2.2 Regression analysis
Linear regression analysis and logistic regression analysis are commonly conducted by researchers in health sciences. Survey weighted regression analysis focuses on finite population regression coefficients and also provides valid results for the model parameters under the assumed regression model. For simplicity of notation, we assume that the covariates \({\bf x}\) contain \(1\) as the first component and the regression model has an intercept. The finite population regression coefficients \(\pmb{\beta}_N\) are the solution to the so-called census estimating equations, \[\begin{equation} U_N(\pmb{\beta}) = \sum_{h=1}^H \sum_{i_h = 1}^{N_h} \pmb{x}_{i_h} \big\{y_{i_h} - \mu(\pmb{x}_{i_h},\pmb{\beta})\big\} = {\bf 0} \,, \label{UN} \end{equation}\] where \(\mu(\pmb{x}_{i_h},\pmb{\beta}) = E(y_{i_h} \mid \pmb{x}_{i_h})\) is the mean function under the assumed regression model.

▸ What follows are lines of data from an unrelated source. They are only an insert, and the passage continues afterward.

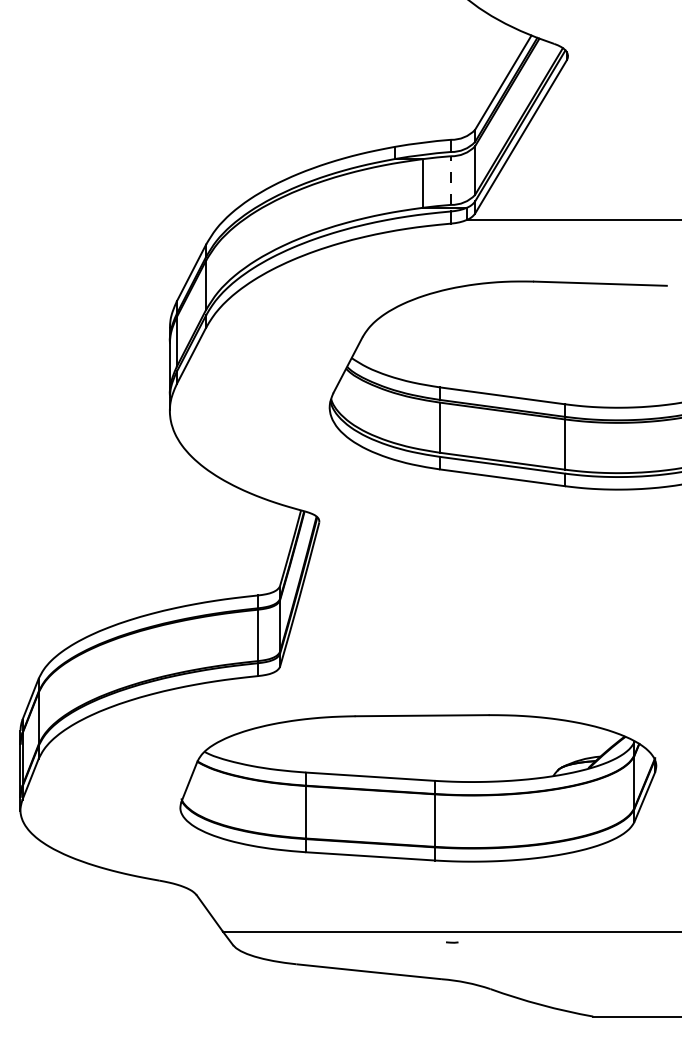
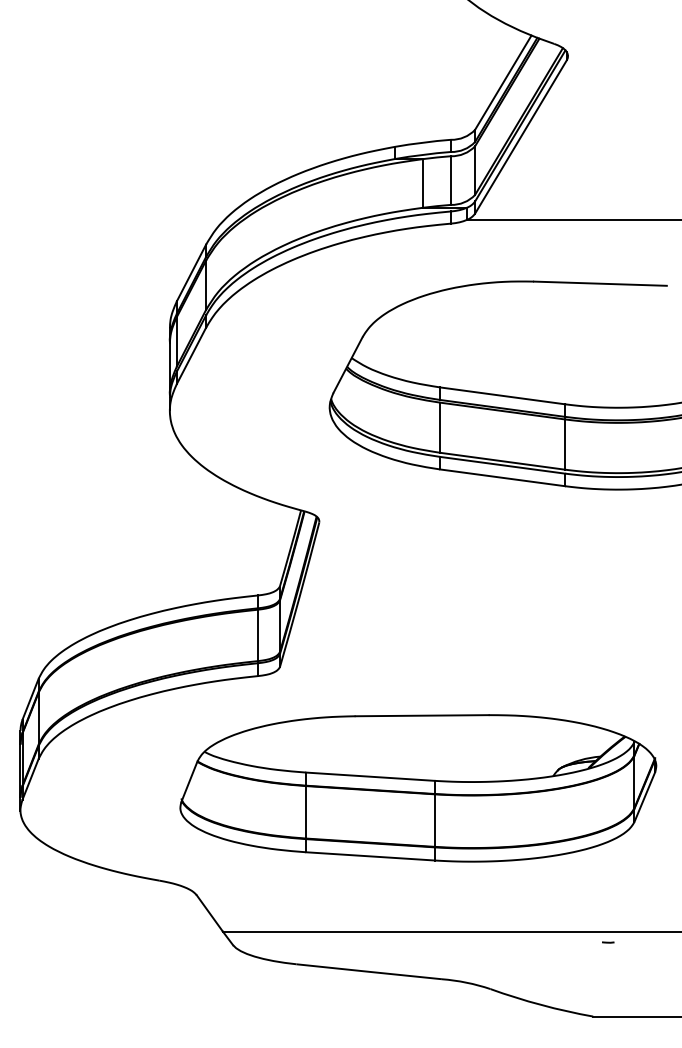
line at (450, 180): dashed -> solid
line at (452, 942) position: (452, 942) -> (608, 942)
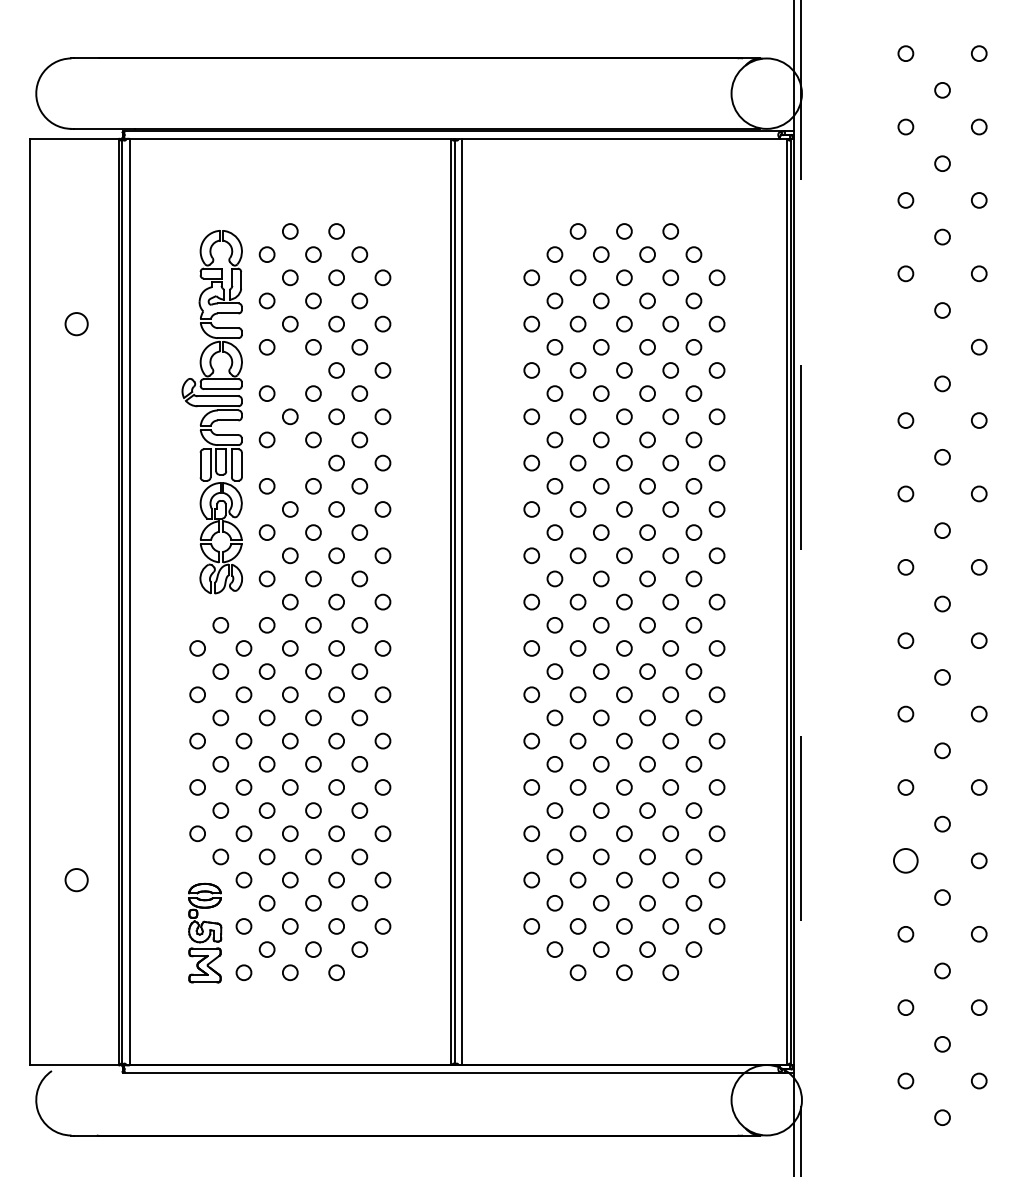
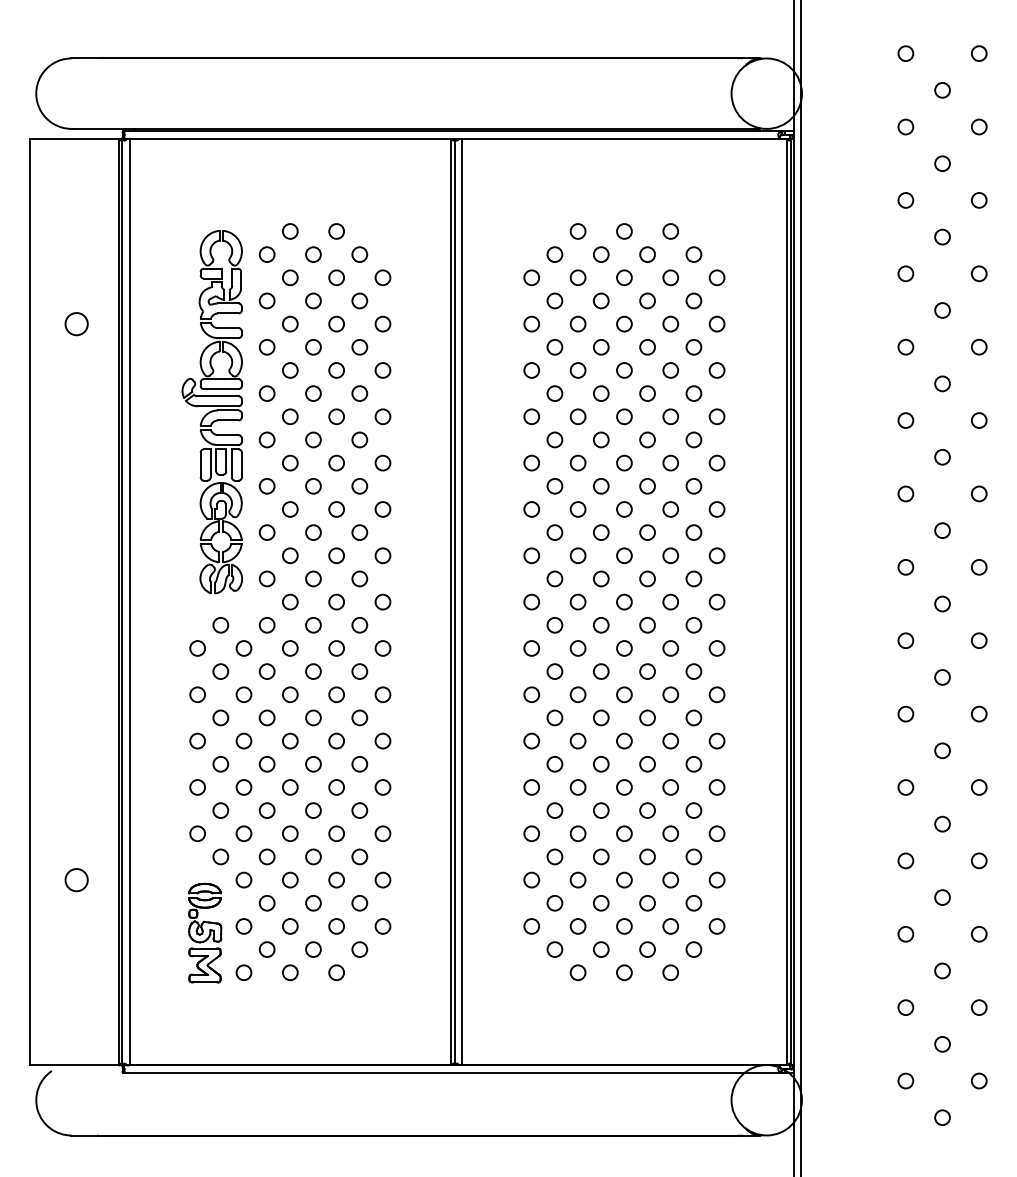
circle at (905, 346): none -> present
circle at (290, 370): none -> present
circle at (290, 462): none -> present
line at (801, 589): dashed -> solid
circle at (905, 860) size: 26x26 px -> 18x18 px
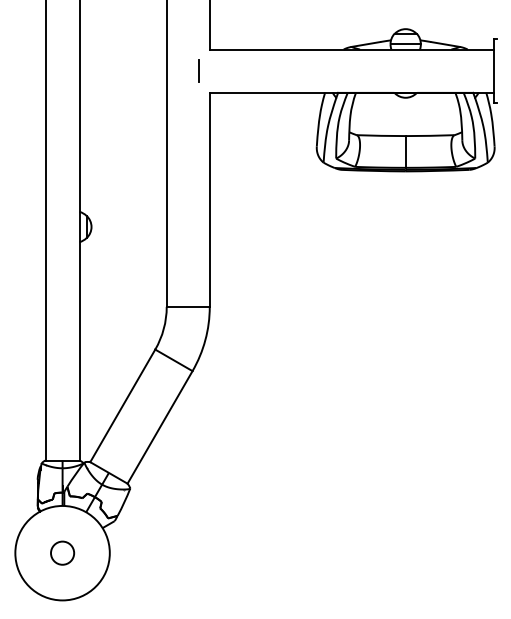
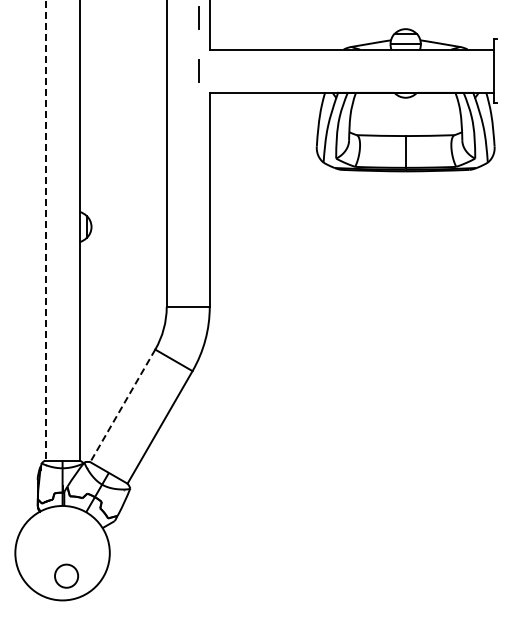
line at (198, 17): none -> present
line at (45, 230): solid -> dashed
line at (122, 405): solid -> dashed
circle at (62, 552) position: (62, 552) -> (66, 575)
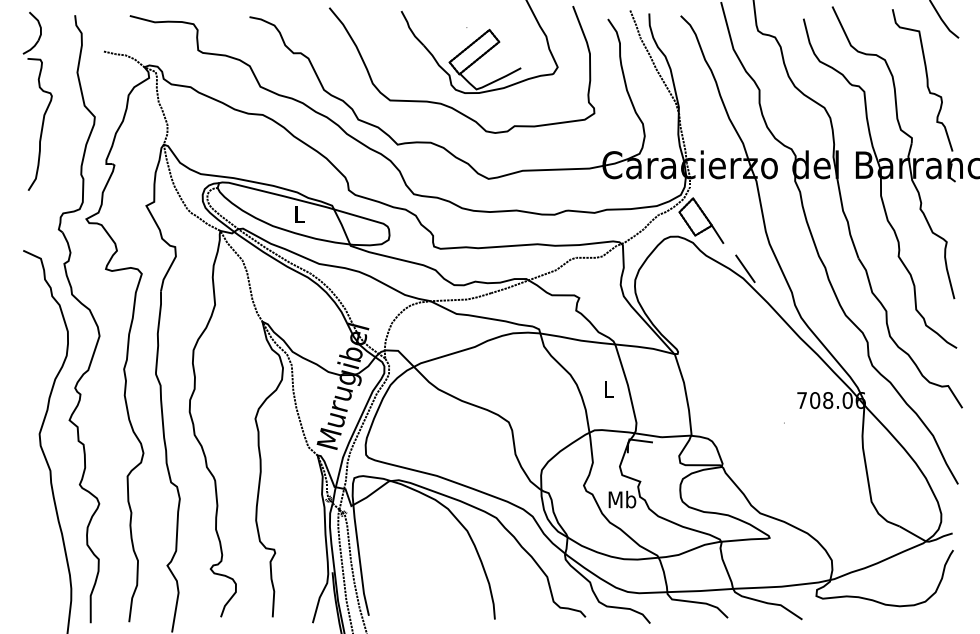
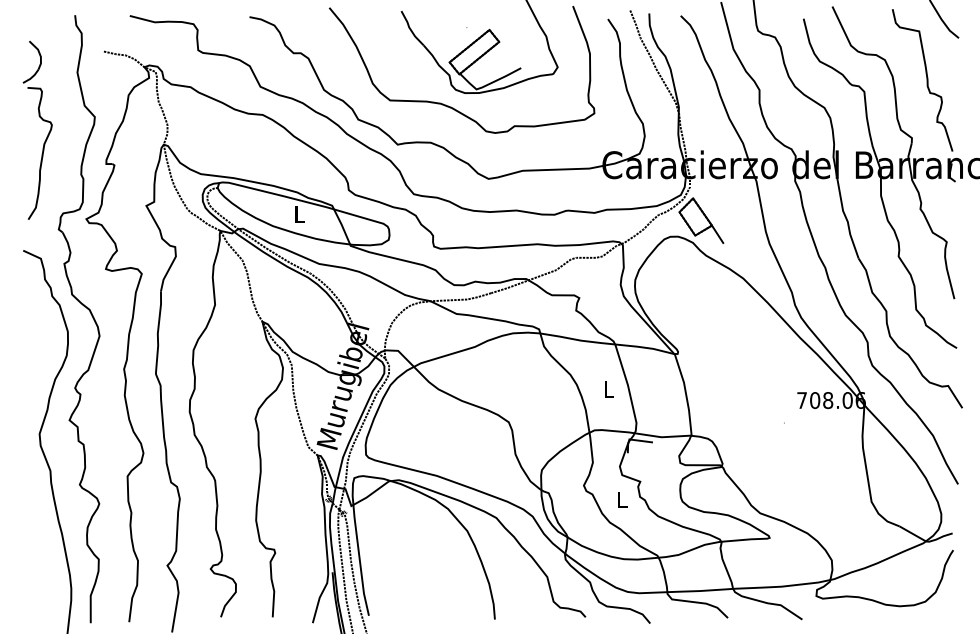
part at (43, 92) position: (43, 92) -> (43, 121)
line at (745, 268): present -> none
text at (622, 499): Mb -> L
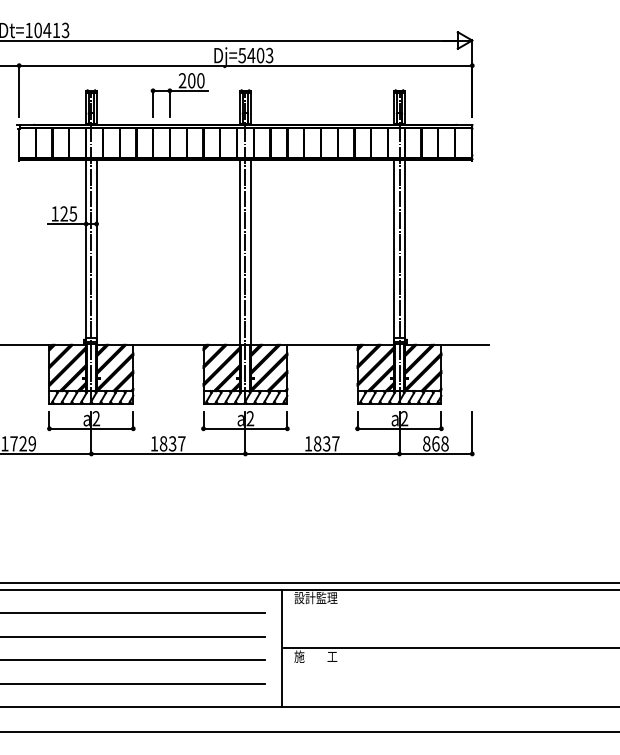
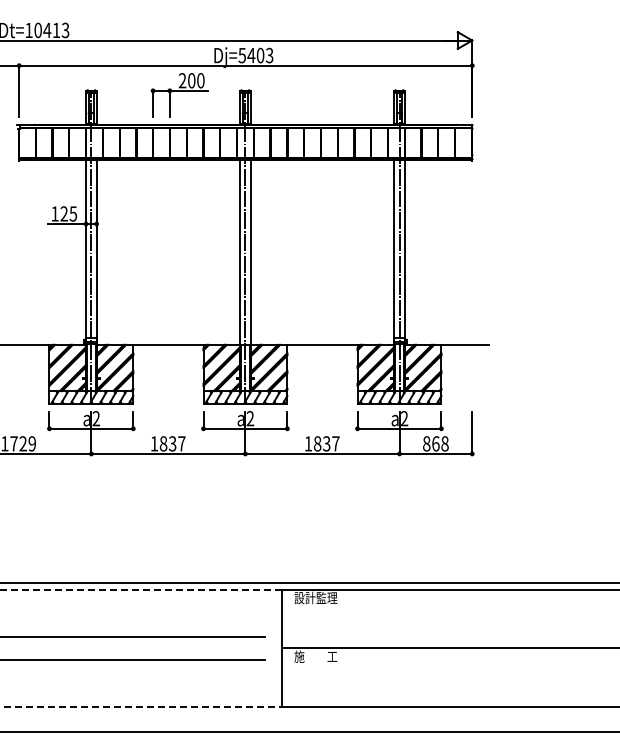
line at (140, 589): solid -> dashed
line at (133, 613): present -> none
line at (133, 683): present -> none
line at (141, 707): solid -> dashed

For linear regression analysis, we have \(\mu(\pmb{x},\pmb{\beta}) = \pmb{x}'\pmb{\beta}\); for logistic regression analysis where \(y\) is a binary variable, we have \[ \mu(\pmb{x},\pmb{\beta}) = E(y\mid \pmb{x}) = P(y=1 \mid \pmb{x}) = \frac{\exp(\pmb{x}'\pmb{\beta})}{1+\exp(\pmb{x}'\pmb{\beta})} \,. \]
The survey weighted estimator of \(\pmb{\beta}_N\), denoted as \(\hat{\pmb{\beta}}_N\), is the solution to the survey weighted estimating equations, \[\begin{equation} U_n(\pmb{\beta}) = \sum_{h=1}^H \sum_{i_h \in \mathcal{S}_h} w_{i_h} \pmb{x}_{i_h} \big\{y_{i_h} - \mu(\pmb{x}_{i_h},\pmb{\beta})\big\} = {\bf 0} \,. \tag{2.6} \end{equation}\] Under the linear regression model, the estimator \(\hat{\pmb{\beta}}_N\) has a closed form expression. Under the logistic regression model, it requires an iterative computational procedure to find the solution \(\hat{\pmb{\beta}}_N\). The variance estimator for \(\hat{\pmb{\beta}}_N\) is derived based on the theory of estimating equations and has the well-known sandwich form (Binder 1983), \[\begin{equation} \widehat{\mbox{Var}}(\hat{\pmb{\beta}}_N) = \Big\{ H_n(\hat{\pmb{\beta}}_N)\Big\}^{-1} \hat{V}\Big\{U_n(\hat{\pmb{\beta}}_N) \Big\}\Big\{ H_n'(\hat{\pmb{\beta}}_N)\Big\}^{-1} \;, \tag{2.7} \end{equation}\] where \(H_n(\pmb{\beta}) = \partial U_n(\pmb{\beta}) / \partial \pmb{\beta}\) and \(\hat{V}\{U_n(\hat{\pmb{\beta}}_N)\}\) is the estimated variance-covariance matrix of the Horvitz-Thompson estimator \(U_n(\pmb{\beta}) = \sum_{h=1}^H \sum_{i_h \in \mathcal{S}_h} w_{i_h} {\bf g}_{i_h}\), with \({\bf g}_{i_h} = \pmb{x}_{i_h}\{y_{i_h} - \mu(\pmb{x}_{i_h},\pmb{\beta})\}\) and \(\pmb{\beta}\) being replaced by \(\hat{\pmb{\beta}}_N\) for enumerations. The variance estimator \(\hat{V}\) given in (2.5)is used again as the default option for most survey software packages on regression analysis. With the vector form of \({\bf g}_{i_h}\), the estimator of the variance-covariance matrix is given by \[\begin{align} \hat{V}\Big\{U_n(\hat{\beta}_N)\Big\} = \sum^H_{h=1} \frac{1-f_h}{n_h(n_h-1)} \sum_{i_h \in\mathcal{S}_h} \Big(n_h w_{i_h}{\bf g}_{i_h} - \sum_{i_h \in\mathcal{S}} w_{i_h}{\bf g}_{i_h} \Big)\Big(n_h w_{i_h}{\bf g}_{i_h} - \sum_{i_h \in\mathcal{S}} w_{i_h}{\bf g}_{i_h} \Big)' \; . \tag{2.8} \end{align}\] Chapter 7 of (Wu and Thompson 2020) contains detailed discussions on regression analysis using survey data.
In survey sampling, estimation of regression coefficients or other parameters related to a model is often referred to as analytic use of survey data. It is apparent from the estimating equation system given in (2.6) and the sandwich variance estimator specified in (2.8) that rescaling the design weights \(w_{i_h}\) by a constant does not change the point estimator \(\hat{\pmb{\beta}}_N\) or the variance estimator. Survey agencies sometimes provide the so-called analytic weights as part of the survey datasets. These weights are rescaled from the original design weights such that the sum of the analytic weights equals to the sample size.